于是李河就恋上了酒,常常自己把自己灌得酩酊大醉。媳妇劝他:这样会把身体喝坏的!你要是有个三长两短的,这个家可就完了!劝也没用,李河照喝不误。媳妇便控制李河的酒量,每顿白酒只在三两以下,外加一瓶啤酒封顶。头几天还有效果,李河喝完之后不再有醉意。可是一个星期之后李河又出现了大醉的状态。媳妇便把白酒减少到二两,李河喝完依然是大醉。媳妇哪里知道,李河从小店拿回来的啤酒,在小店里就喝了半瓶多,又兑进了半斤散白,再把瓶盖盖上拎回家,这样看起来还是羊头,其实已是狗肉了。媳妇认为是李河的身体不行了,劝李河把酒戒掉。李河便怒,说我现在就这么点乐趣你还要让我戒掉,你还让不让我活了?媳妇想想,算了吧,等李河过了这段困难期也许就好了,也就对李河的做法不再约束。

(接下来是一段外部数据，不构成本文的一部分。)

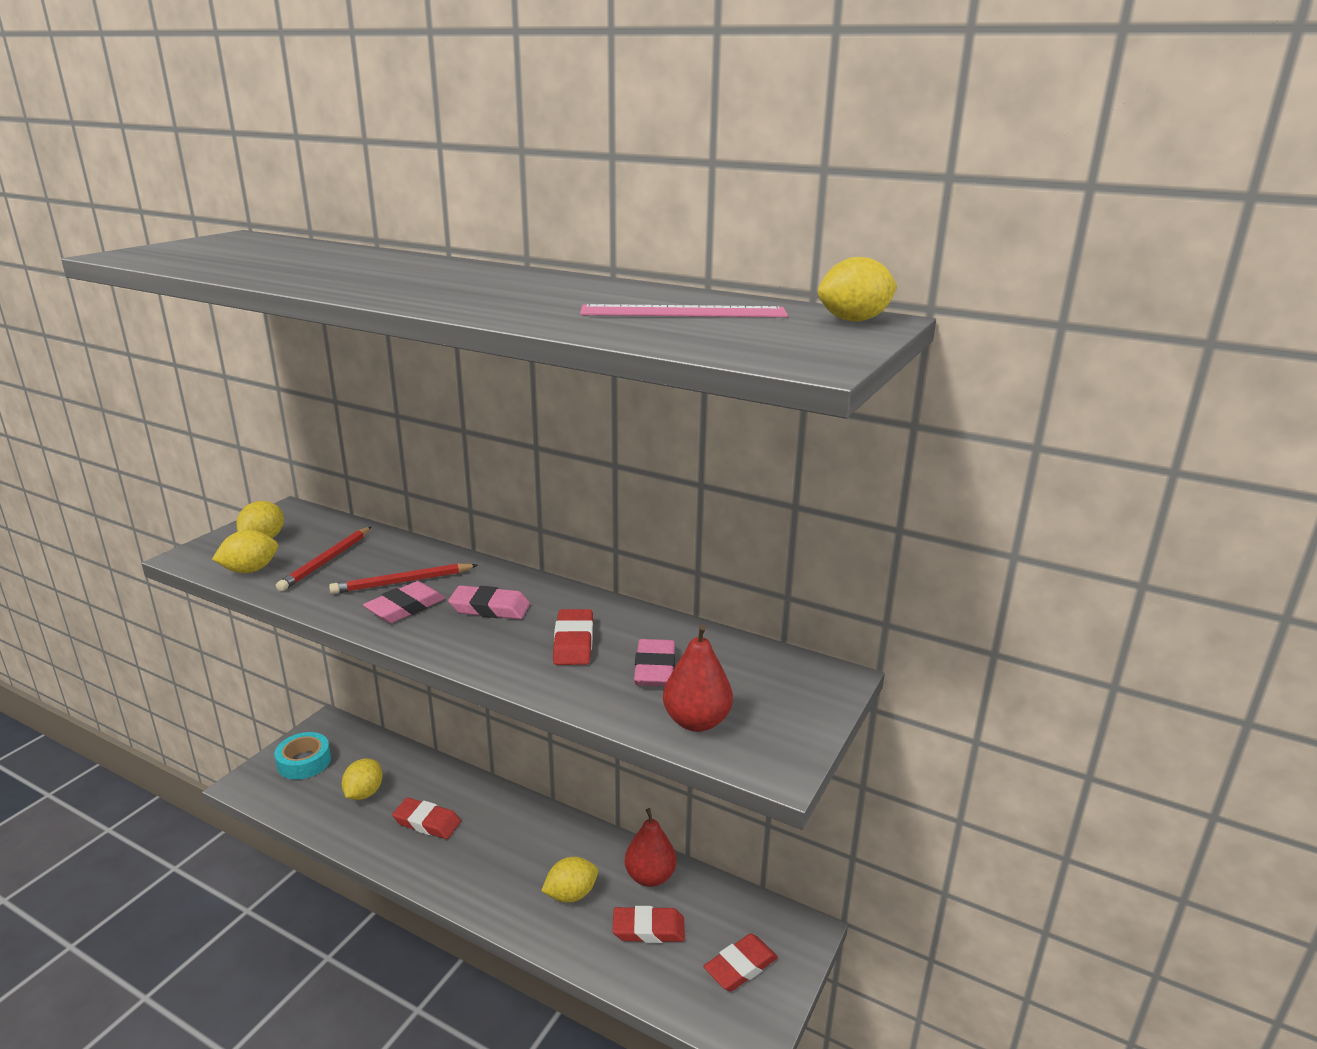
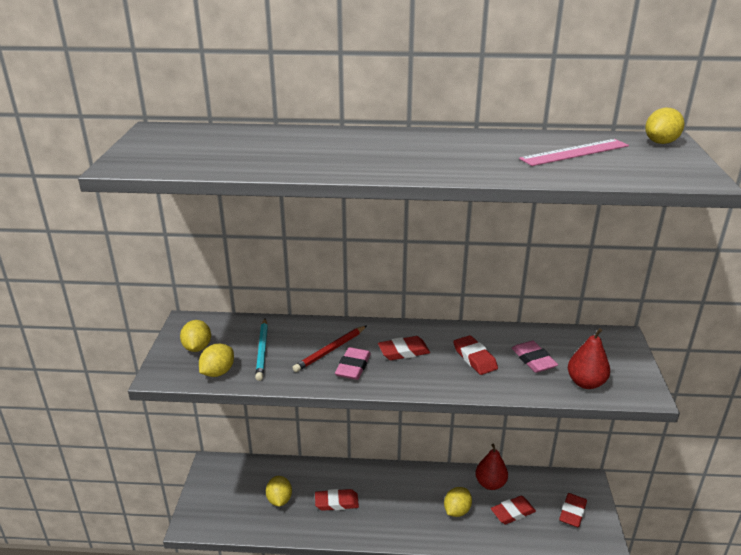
camera: 25 degrees left, 5 degrees up
turquoise tape [275,732,331,780] -> none
red pencil [276,527,371,591] -> turquoise pencil [255,319,268,381]
pink eraser [448,585,530,619] -> red eraser [378,336,430,360]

放纵的结果必然会受到惩罚。李河的酒量本来有限,又天天带着郁闷的心情喝大酒,就是再好的身体也承受不了。那一段,李河忽然莫名其妙地常常发烧,身子有些飘飘的,吃点药就好,不吃药就犯。因为是低烧,不太影响日常生活。李河虽然有公费医疗,但是个人也要负担一部分,一想到现在医院的宰人程度,他便觉得不必小题大做,只是买点降烧的药顶着。持续了约有两三个月,忽然有一天,接连有两三个人问他这段时间怎么瘦得这样利害,李河便好事去称了体重,结果发现自己掉了近二十斤秤。李河倒也欣然,现在很多人想减肥减不了,自己无意中就减下去了。不过现在已低于标准体重,再瘦下去可就不好了。李河就打算恢复以前的正常生活,也就是不再酗酒。

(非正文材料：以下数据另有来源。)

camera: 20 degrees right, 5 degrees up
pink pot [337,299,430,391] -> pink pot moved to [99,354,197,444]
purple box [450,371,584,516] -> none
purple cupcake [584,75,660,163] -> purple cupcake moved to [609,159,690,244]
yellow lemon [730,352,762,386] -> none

马上李河就感到了不对头,再对口的饭菜端上桌,他也只能吃上一点,媳妇说还没有她出嫁前娘家的那只老猫吃得多,而且明显感觉身体发烧难受得利害,腹部也隐隐作痛,早晨常常恶心。媳妇担心,让李河到医院检查检查,结果过去身体很健康的李河,被确诊为肝癌,而且还是晚期。医生偷偷告诉李河媳妇:李河最多也就半年的活头了!
好好的怎么一下子就这样了?李河的媳妇感觉天好像要塌下来了。开始还瞒着李河,但李河并不糊涂,一看到同病房的病友,还有那个因为肝癌得了主任科员的单位同事,就猜到了自己的病。而且也就一个多月的功夫,病情就恶化起来,肚子疼的不打止疼针就缓解不了疼痛。李河找了个机会,逼着他的主治医说出他的病情,心中就有了底数。

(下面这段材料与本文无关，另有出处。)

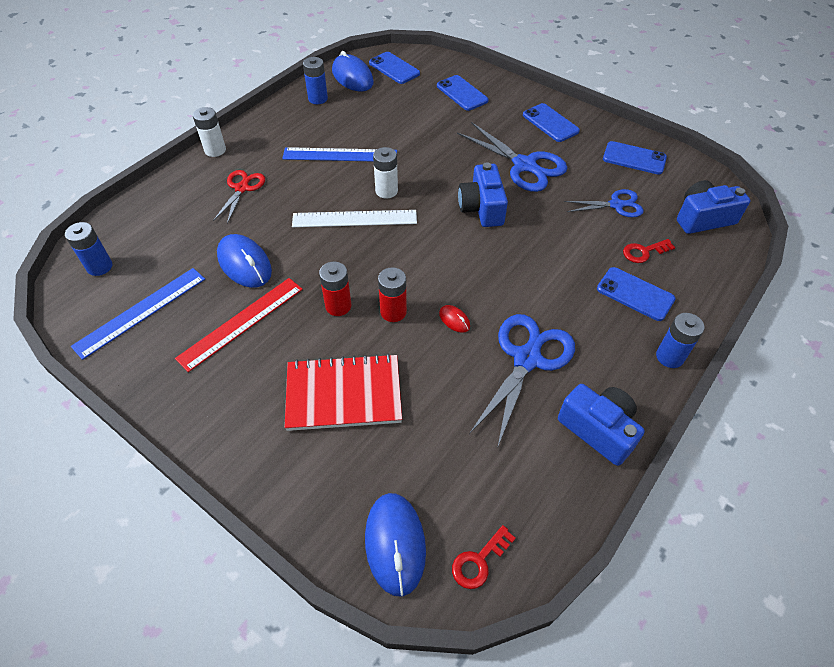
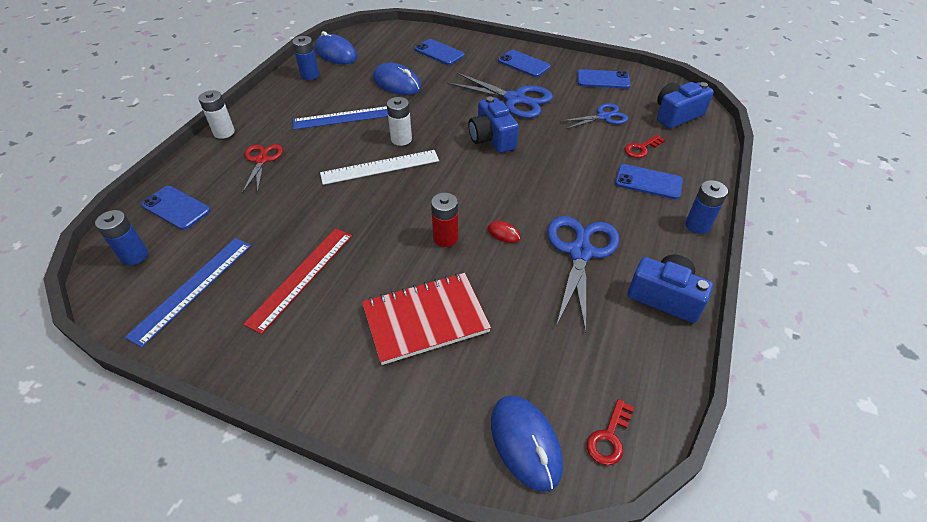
camera: 15 degrees left, 5 degrees down
blue mouse [217,234,272,288] -> blue mouse moved to [373,63,421,95]
red battery [319,262,351,316] -> none
blue phone [369,52,420,84] -> blue phone moved to [142,186,211,230]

李河就给领导打电话,带有点调侃的口吻跟领导说:“不幸言中啊,没想到我也得了癌症。当初为了照顾别的要死的人,把主任科员从我这里拿走了,这回组织上是不是也该照顾照顾我这个要死的人,这一碗水总得端平吧!”
单位那个也是肝癌的同事,凭空掉下个馅饼砸到脑袋上,拣了个主任科员,真是爽歪歪爽歪歪的,病情缓解了许多,这阵子挂完吊瓶就优哉游哉地回家去过幸福生活。李河越看越来气,越想越窝囊,心里就更觉得堵得慌,病情急剧恶化。李河自觉时日不多,就又给领导挂电话:“我屈啊!明明是我的主任科员,却给了别人,现在该死的没死,不该死的却要死了,你说,我死了能闭上眼睛吗?”声泪俱下的电话打了半个多小时,几乎都是李河一个人在讲。
一个星期后,李河就死了,死在先于他被判“死刑”的同事的前头。媳妇将李河临死前最后的一个要求转告给单位领导,就是要把属于他的主任科员还给他。
以前有过对死去的人追认为烈士、中共党员什么的,可是追认个什么职务――这在新中国成立后没有先例。上行下效,单位领导当然能把握住这个原则。但是对李河同志的悼词,单位领导相当重视,把工会写的那份除了姓名性别出生年月以外其它方面几乎都是千篇一律放之四海而皆准的悼词丢到了纸篓里,责成单位大笔杆子连夜写了一份催人泪下的悼词,把李河的生平大大地赞美了一番,听上去都够得上全国劳模了,也算是告慰了李河的在天之灵。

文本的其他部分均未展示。